BEGIN Dataset excerpts

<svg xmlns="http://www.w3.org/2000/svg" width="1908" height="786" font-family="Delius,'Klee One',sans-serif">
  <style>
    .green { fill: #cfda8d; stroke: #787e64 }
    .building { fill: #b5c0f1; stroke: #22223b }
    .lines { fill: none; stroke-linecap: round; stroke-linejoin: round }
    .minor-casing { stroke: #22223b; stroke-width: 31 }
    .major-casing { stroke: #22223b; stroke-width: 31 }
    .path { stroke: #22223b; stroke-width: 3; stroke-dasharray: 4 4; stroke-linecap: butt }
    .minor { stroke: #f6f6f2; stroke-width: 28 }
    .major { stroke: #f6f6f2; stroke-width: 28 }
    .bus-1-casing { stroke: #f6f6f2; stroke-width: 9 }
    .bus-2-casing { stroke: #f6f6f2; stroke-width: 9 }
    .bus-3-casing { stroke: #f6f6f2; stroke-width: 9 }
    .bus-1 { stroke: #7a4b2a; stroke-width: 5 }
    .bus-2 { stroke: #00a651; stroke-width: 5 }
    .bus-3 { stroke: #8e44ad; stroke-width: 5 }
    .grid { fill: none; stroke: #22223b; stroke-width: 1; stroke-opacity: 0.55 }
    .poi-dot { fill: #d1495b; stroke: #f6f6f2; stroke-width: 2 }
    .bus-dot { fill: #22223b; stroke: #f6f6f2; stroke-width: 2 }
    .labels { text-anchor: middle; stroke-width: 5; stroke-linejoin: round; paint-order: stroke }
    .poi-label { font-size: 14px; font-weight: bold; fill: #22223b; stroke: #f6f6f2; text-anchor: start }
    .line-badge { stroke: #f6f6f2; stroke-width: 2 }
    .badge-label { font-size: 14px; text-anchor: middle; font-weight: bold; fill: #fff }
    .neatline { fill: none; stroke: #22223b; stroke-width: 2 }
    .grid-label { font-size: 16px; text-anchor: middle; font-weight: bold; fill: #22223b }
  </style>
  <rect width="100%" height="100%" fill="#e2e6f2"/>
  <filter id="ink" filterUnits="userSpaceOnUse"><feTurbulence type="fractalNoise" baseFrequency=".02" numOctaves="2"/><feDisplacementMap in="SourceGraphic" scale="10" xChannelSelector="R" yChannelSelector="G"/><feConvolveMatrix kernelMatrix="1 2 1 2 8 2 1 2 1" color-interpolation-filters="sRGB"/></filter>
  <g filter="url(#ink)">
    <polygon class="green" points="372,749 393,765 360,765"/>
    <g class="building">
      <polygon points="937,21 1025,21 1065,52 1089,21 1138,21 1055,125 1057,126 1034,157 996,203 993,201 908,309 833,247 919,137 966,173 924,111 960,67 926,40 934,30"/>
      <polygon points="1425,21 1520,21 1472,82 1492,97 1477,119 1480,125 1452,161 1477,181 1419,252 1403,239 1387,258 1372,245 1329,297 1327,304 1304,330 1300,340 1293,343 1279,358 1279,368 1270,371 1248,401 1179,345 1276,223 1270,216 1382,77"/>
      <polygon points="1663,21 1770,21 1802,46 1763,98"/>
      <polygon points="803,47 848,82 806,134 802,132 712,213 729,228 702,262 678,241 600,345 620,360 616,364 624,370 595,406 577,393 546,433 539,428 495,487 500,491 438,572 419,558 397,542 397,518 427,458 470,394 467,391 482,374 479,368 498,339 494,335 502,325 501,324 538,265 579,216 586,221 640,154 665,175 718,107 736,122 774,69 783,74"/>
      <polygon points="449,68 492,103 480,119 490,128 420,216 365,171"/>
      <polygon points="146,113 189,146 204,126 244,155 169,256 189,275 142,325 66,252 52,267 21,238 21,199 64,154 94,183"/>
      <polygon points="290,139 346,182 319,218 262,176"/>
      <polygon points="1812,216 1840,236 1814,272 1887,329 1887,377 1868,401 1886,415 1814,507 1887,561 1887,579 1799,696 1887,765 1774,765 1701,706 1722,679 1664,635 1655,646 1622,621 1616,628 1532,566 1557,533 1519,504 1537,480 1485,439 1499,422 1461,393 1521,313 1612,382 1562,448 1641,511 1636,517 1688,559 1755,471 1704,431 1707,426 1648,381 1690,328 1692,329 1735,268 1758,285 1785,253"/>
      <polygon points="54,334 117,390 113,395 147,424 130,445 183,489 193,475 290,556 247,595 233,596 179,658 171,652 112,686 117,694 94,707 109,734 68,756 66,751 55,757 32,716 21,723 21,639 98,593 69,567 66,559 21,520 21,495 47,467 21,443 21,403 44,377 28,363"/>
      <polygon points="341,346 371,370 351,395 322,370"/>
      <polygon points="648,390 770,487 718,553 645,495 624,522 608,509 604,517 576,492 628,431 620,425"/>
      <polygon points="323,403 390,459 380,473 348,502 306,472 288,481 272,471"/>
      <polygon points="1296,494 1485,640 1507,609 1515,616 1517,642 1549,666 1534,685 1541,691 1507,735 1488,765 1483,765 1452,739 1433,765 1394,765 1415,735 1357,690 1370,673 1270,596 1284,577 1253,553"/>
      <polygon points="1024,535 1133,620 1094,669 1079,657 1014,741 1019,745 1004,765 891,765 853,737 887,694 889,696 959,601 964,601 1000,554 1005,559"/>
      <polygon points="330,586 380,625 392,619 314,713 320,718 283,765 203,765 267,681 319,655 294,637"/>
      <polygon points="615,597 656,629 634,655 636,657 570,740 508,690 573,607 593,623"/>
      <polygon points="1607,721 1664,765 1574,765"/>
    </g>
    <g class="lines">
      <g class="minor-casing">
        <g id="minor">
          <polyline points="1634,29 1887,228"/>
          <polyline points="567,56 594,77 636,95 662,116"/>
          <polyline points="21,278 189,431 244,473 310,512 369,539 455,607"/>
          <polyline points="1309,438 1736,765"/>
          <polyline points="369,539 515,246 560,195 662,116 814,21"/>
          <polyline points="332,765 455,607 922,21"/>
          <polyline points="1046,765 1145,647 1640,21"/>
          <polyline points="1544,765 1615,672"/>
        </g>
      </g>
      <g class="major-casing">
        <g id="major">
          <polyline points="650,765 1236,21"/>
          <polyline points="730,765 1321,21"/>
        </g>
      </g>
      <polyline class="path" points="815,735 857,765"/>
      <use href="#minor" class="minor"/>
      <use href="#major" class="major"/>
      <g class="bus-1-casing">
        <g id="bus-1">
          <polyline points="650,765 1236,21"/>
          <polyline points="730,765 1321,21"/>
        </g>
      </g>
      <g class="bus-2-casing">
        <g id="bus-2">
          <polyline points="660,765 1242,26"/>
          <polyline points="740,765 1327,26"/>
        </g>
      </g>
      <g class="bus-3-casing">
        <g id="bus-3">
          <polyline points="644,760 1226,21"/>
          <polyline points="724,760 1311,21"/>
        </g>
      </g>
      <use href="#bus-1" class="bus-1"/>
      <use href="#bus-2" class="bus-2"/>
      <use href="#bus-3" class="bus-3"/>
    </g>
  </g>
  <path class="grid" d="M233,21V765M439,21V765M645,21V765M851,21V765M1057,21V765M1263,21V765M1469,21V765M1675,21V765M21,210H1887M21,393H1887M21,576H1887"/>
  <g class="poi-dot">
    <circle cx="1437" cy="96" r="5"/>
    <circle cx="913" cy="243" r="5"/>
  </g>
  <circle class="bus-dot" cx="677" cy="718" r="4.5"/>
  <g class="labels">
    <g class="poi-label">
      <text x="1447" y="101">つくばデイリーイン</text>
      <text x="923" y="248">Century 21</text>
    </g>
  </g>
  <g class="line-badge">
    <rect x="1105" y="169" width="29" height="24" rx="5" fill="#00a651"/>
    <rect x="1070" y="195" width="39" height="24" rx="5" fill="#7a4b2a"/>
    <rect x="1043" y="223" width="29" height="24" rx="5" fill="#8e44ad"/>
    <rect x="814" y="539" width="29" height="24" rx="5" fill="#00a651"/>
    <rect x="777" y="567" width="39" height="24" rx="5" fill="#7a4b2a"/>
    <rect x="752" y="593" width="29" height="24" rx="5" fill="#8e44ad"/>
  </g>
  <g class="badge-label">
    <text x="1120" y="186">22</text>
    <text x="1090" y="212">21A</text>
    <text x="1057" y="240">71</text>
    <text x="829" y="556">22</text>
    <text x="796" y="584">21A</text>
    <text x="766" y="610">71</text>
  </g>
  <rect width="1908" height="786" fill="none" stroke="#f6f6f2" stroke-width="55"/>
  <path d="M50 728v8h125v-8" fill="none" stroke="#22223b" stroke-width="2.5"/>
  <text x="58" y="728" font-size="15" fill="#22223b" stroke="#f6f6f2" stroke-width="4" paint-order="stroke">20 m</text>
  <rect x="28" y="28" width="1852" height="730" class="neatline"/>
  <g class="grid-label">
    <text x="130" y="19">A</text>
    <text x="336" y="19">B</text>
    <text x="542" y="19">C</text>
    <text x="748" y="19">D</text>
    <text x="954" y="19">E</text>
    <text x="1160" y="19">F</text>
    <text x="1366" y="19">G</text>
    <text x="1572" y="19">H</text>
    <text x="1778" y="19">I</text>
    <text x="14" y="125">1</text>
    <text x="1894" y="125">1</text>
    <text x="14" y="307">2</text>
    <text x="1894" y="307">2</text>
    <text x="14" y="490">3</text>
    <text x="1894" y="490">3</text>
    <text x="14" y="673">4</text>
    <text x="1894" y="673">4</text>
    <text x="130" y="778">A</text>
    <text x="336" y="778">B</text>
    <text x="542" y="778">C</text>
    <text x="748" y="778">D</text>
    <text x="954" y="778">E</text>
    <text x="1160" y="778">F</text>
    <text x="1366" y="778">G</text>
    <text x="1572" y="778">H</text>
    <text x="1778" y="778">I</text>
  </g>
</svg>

END Dataset excerpts

**Brief:** Identify all lines in the records above with the word "middle".

**Exercise result:**
    .labels { text-anchor: middle; stroke-width: 5; stroke-linejoin: round; paint-order: stroke }
    .badge-label { font-size: 14px; text-anchor: middle; font-weight: bold; fill: #fff }
    .grid-label { font-size: 16px; text-anchor: middle; font-weight: bold; fill: #22223b }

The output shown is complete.